A l’annonce de la dégradation de S&P avec perspective négative, faut-il le rappeler, j’ai vu, entendu et lu de tout ce week-end. La blogosphère s’est surpassée, décrivant avec délice un épisode bien connu de tous les cancres lors de la remise du carnet de note scolaire aux parents, entre les remontrances du paternel excédé et les tentatives d’avancer des excuses crédibles par un élève qui sait pertinemment l’ampleur des ses manquements. La sanction est tombée. Franchement, elle nous pendait au nez depuis un petit moment.
Il me faut donc me mettre dans l’idéologie de cette droite au pouvoir depuis une décennie, et chercher ou il est possible encore de gratter sans gêner les copains, évidemment. Allons, courage, ce n’est pas difficile, les thuriféraires de l’UMP ont largement balisé le chemin : pour stopper l’hémorragie, il faut tailler dans le code du travail, et dans la dépense publique.
Le principal credo pour être à nouveau compétitif, c’est baisser le coût du travail. L’UMP n’a cessé de le dire, il faut abolir la semaine de 35 heures, il faut supprimer les charges, et tant qu’à faire, revenir également sur la 5ème semaine de congés payés… Peu le savent, mais la France est le pays à la plus forte productivité horaire. Dans ce contexte, rallonger le temps de travail sans contrepartie n’est rien d’autre qu’une mesure de baisse généralisée des salaires. La différence, comme lors d’une baisse de TVA, je sais dans quelle poche elle ira s’engouffrer.
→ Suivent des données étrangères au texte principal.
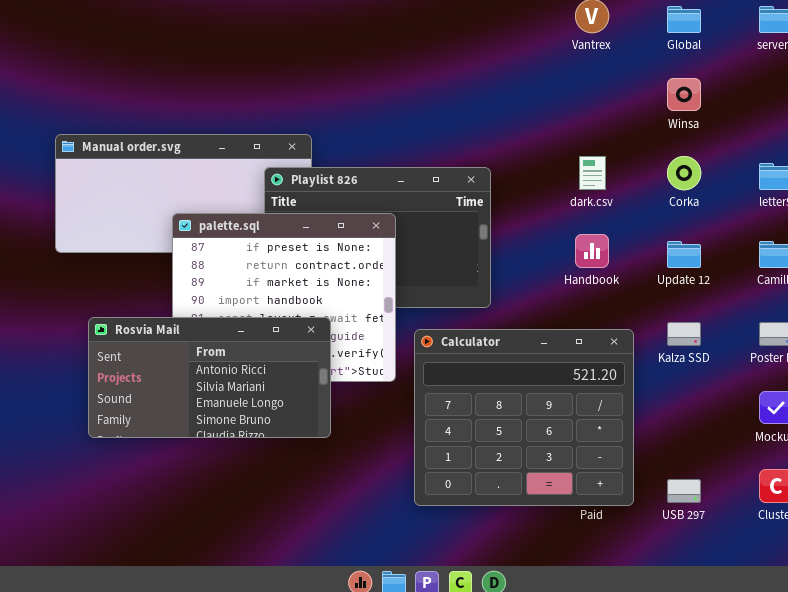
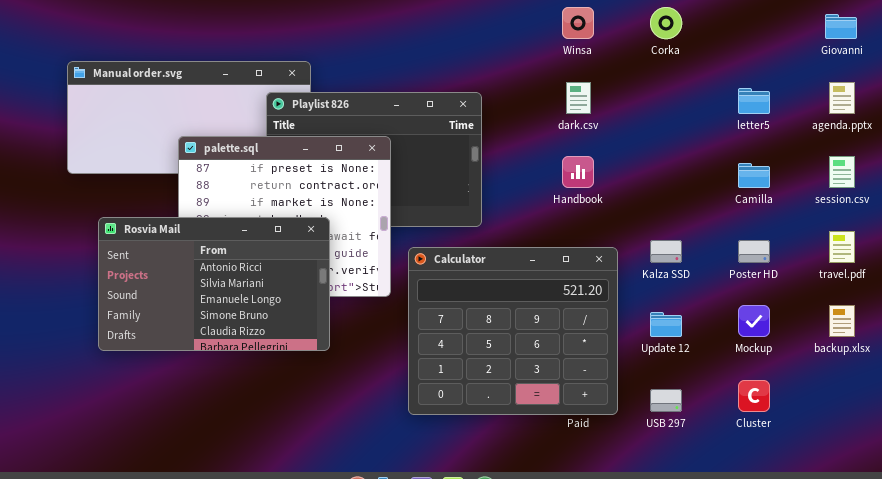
Winsa: [667,78,701,111] -> [562,7,594,39], moved
Corka: [667,156,701,190] -> [650,7,682,39], moved
Update 12: [667,241,701,268] -> [650,312,682,337], moved
Rosvia Mail: [88,317,331,438] -> [98,217,330,351], resized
Même topo concernant les fameuses charges, qui constituent en fait un salaire différé (retraite) et une participation aux solidarités (retenues maladie, chômage, etc…). Leurs remise en cause fragiliserait encore davantage une société de plus en plus individualiste, mais au plus grand bénéfice des employeurs et actionnaires. Si, dans le même mouvement, il était possible de «réguler» le mouvement syndical, d’introduire un peu plus de flexibilité, et de fermer le robinet de l’assistance, ce serait assurément un mandat enfin bien rempli.
Il reste encore un levier à actionner, très efficace en matière d’économie : en s’attaquant directement à la paye des quelques 5 millions de fonctionnaires, on réduit visiblement la dépense publique. Ce poste représente un peu plus de 40% du budget de l’Etat, et 12% du Produit Intérieur Brut du pays… Baisser leur salaire, «c’est une idée qui n’est pas du tout absurde», a estimé très récemment Agnès Verdier-Molinié, la directrice de l’IFRAP. «Il faut savoir que 5% de baisse sur les salaires en France laisseraient espérer une économie de 4 à 5 milliards d’euros. Donc c’est pas du tout inimaginable, surtout quand on sait à quel point il est difficile dans notre pays de réaliser des économies». Electoralement, comme les fonctionnaires votent assez majoritairement à gauche, la mesure est neutre. Mais elle devient vite payante en tant que signal vers la fraction de population de droite déçue par l’inaction du monarque. Un bon coup de pied au cul à ces fainéants va assurément faire plaisir dans bien des chaumières.
On verra bien fin janvier. En attendant, les rats sont encore sur le navire. Babord est toujours hors de l’eau, le reste baigne, et le capitaine, quelque part, mégalomane, fier comme un coq de combat, ergots dressés contre toute critique, est encore à la manœuvre. Il vient de fracasser son jouet sur les rochers. Pendant ce temps, les passagers, en bas, se battent pour tenter se survivre, piétinant les enfants sur le chemin des canots de sauvetage. Les procédures de secours, les protections, les gilets, les consignes de bon sens, il y en avait. Mais faute de les entretenir, parce qu’on a décreté que cela coûte cher, que cela ne sert à rien, parce cela empêche de faire du «business», du fric, toujours plus d’oseille, on a arrêté, et on a fermé les yeux sans réagir. Maintenant, que chacun se débrouille, ou crève.
On a 97 jours pour rectifier le tir.